UnrealStereo: Controlling Hazardous Factors to Analyze Stereo Vision

A reliable stereo algorithm is critical for many robotics applications. But textureless and specular regions can easily cause failure by making feature matching difficult. Understanding whether an algorithm is robust to these hazardous regions is important. Although many stereo benchmarks have been developed to evaluate performance, it is hard to quantify the effect of hazardous regions in real images because the location and severity of these regions are unknown. In this paper, we develop a synthetic image generation tool enabling to control hazardous factors, such as making objects more specular or transparent, to produce hazardous regions at different degrees. The densely controlled sampling strategy in virtual worlds enables to effectively stress test stereo algorithms by varying the types and degrees of the hazard. We generate a large synthetic image dataset with automatically computed hazardous regions and analyze algorithms on these regions. The observations from synthetic images are further validated by annotating hazardous regions in real-world datasets Middlebury and KITTI (which gives a sparse sampling of the hazards).
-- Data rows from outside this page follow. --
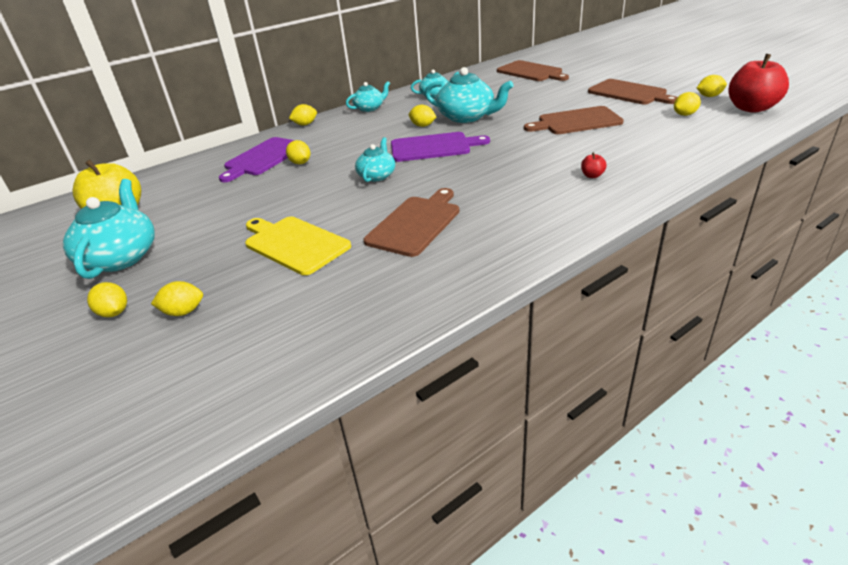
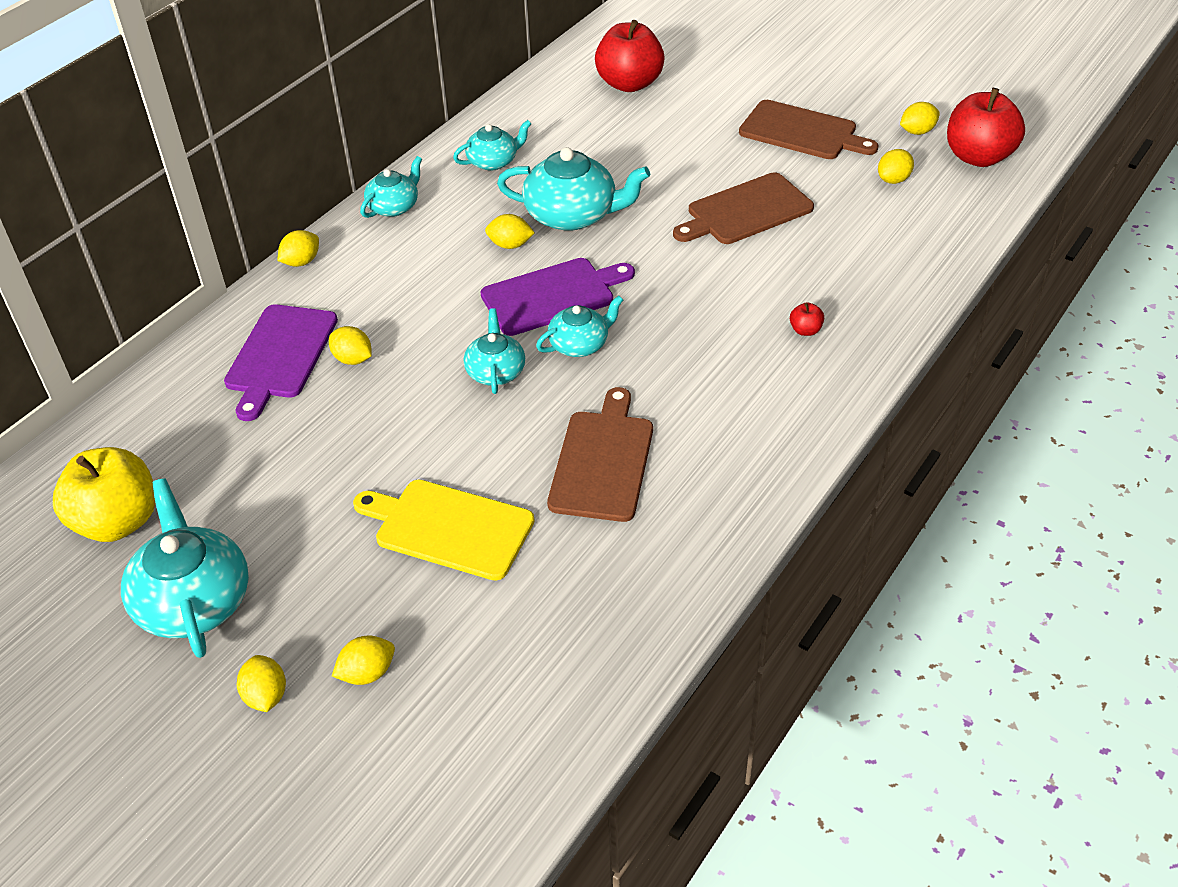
camera: 20 degrees left, 10 degrees up
yellow lemon [87,282,127,317] -> yellow lemon turned 45 degrees clockwise [237,655,286,712]
brown cutting board [497,60,569,81] -> red apple [595,20,665,92]
none -> turquoise teapot [536,296,623,357]

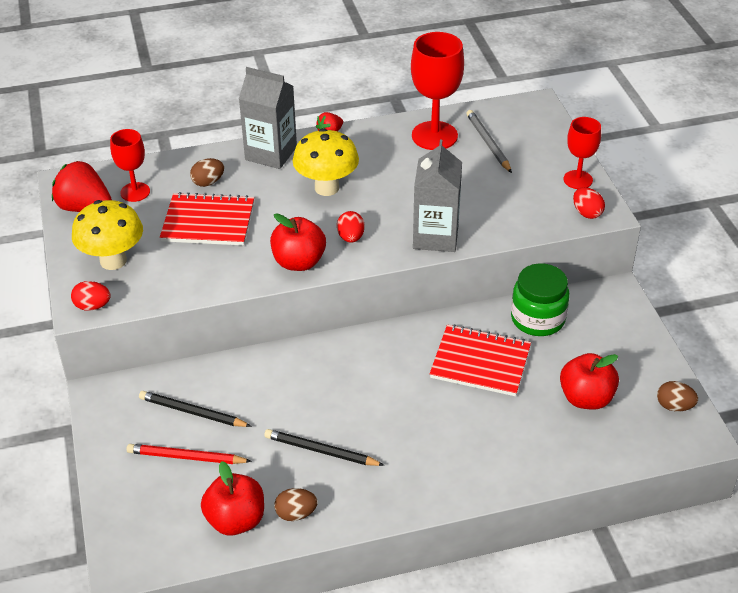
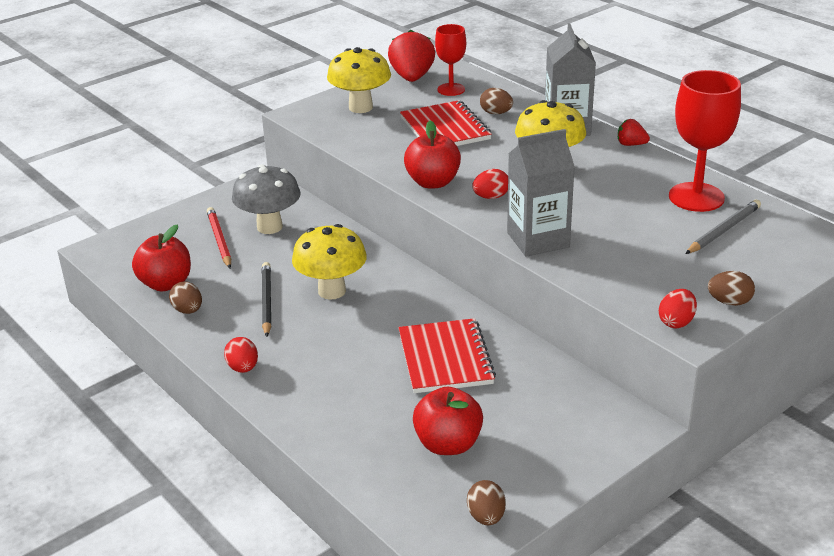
camera: 65 degrees right, 10 degrees down
red egg [71,281,111,311] -> red egg moved to [224,337,258,373]
black pencil [139,391,252,427] -> grey mushroom [232,164,300,234]
green jar [511,263,570,336] -> none
red goblet [563,117,601,189] -> brown egg [708,271,755,306]
none -> yellow mushroom [292,224,367,300]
Our synthetic image generation tool is based on a game engine Unreal Engine 4 and will be open-source along with the virtual scenes in our experiments. Many publicly available realistic game contents can be used by our tool to provide an enormous resource for development and evaluation of algorithms.

[1]  Andreas Geiger,et al.  Displets: Resolving stereo ambiguities using object knowledge , 2015, 2015 IEEE Conference on Computer Vision and Pattern Recognition (CVPR).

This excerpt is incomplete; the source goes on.